| Monday 07 July | 18:30 | FilmFour |
This is a good place to go if you want to watch Sean Penn act.
He plays the part of Sam, a mentally challenged single parent, who brings his daughter Lucy (Dakota Fanning) up by himself until the courts take her away from him. And he plays it very well.
Fine acting, this, and won him an Oscar nomination. Unfortunately, I didn't believe in Sam for one moment. I didn't believe in the film either.
I didn't believe - as the film so obviously does - that Sam is a fit person to bring up a child who, at seven, is already smarter than he is.
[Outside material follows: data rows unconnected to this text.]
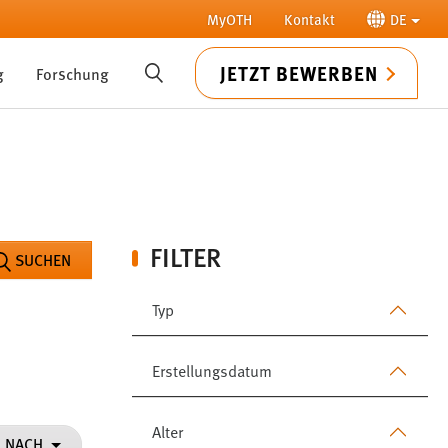
MyOTH
Kontakt
DE
JETZT BEWERBEN
g
Forschung
SUCHE
FILTER
SUCHEN
Typ
Erstellungsdatum
Alter
N NACH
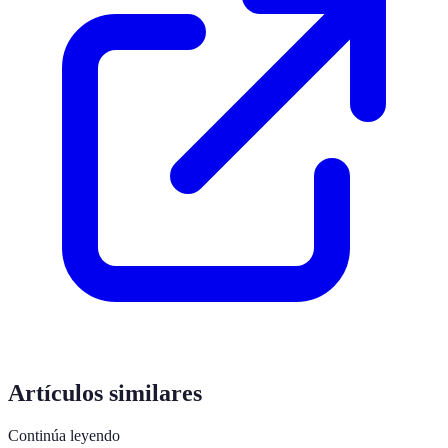
Artículos similares
Continúa leyendo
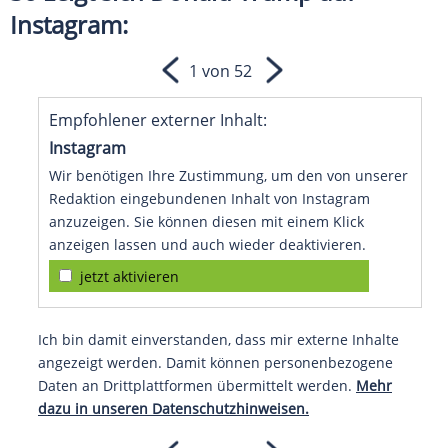
Instagram:
1 von 52
Empfohlener externer Inhalt:
Instagram
Wir benötigen Ihre Zustimmung, um den von unserer
Redaktion eingebundenen Inhalt von Instagram
anzuzeigen. Sie können diesen mit einem Klick
anzeigen lassen und auch wieder deaktivieren.
jetzt aktivieren
Ich bin damit einverstanden, dass mir externe Inhalte
angezeigt werden. Damit können personenbezogene
Daten an Drittplattformen übermittelt werden.
Mehr
dazu in unseren Datenschutzhinweisen.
I didn't, in fact, believe - as the film so obviously does - that all you need is love.
What else didn't I believe? Well, I didn't believe that Michelle Pfeiffer, the smart lawyer who - pro bono - helps Sam try to get Lucy back from the warm embrace of foster mother Laura Dern, would have given him the time of day.
Nor did I believe the coincidence that Pfeiffer is also virtually a single parent but not doing half as good a job with her son as Sam did with Lucy.
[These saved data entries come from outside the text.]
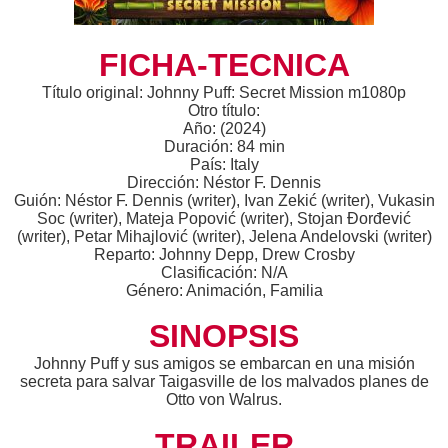
FICHA-TECNICA
Título original: Johnny Puff: Secret Mission m1080p
Otro título:
Año: (2024)
Duración: 84 min
País: Italy
Dirección: Néstor F. Dennis
Guión: Néstor F. Dennis (writer), Ivan Zekić (writer), Vukasin
Soc (writer), Mateja Popović (writer), Stojan Đorđević
(writer), Petar Mihajlović (writer), Jelena Andelovski (writer)
Reparto: Johnny Depp, Drew Crosby
Clasificación: N/A
Género: Animación, Familia
SINOPSIS
Johnny Puff y sus amigos se embarcan en una misión
secreta para salvar Taigasville de los malvados planes de
Otto von Walrus.
TRAILER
This is a story ruled by the heart rather than the head.
What the heart says is that Sam and Lucy would be fine together, he providing the tender loving care and she - though, I repeat, only seven - handling the practical stuff.
Nice idea but the head says it wouldn't work and, so, neither does the film...no matter how manipulative and heartstring-tugging it might be. And it is both of those things.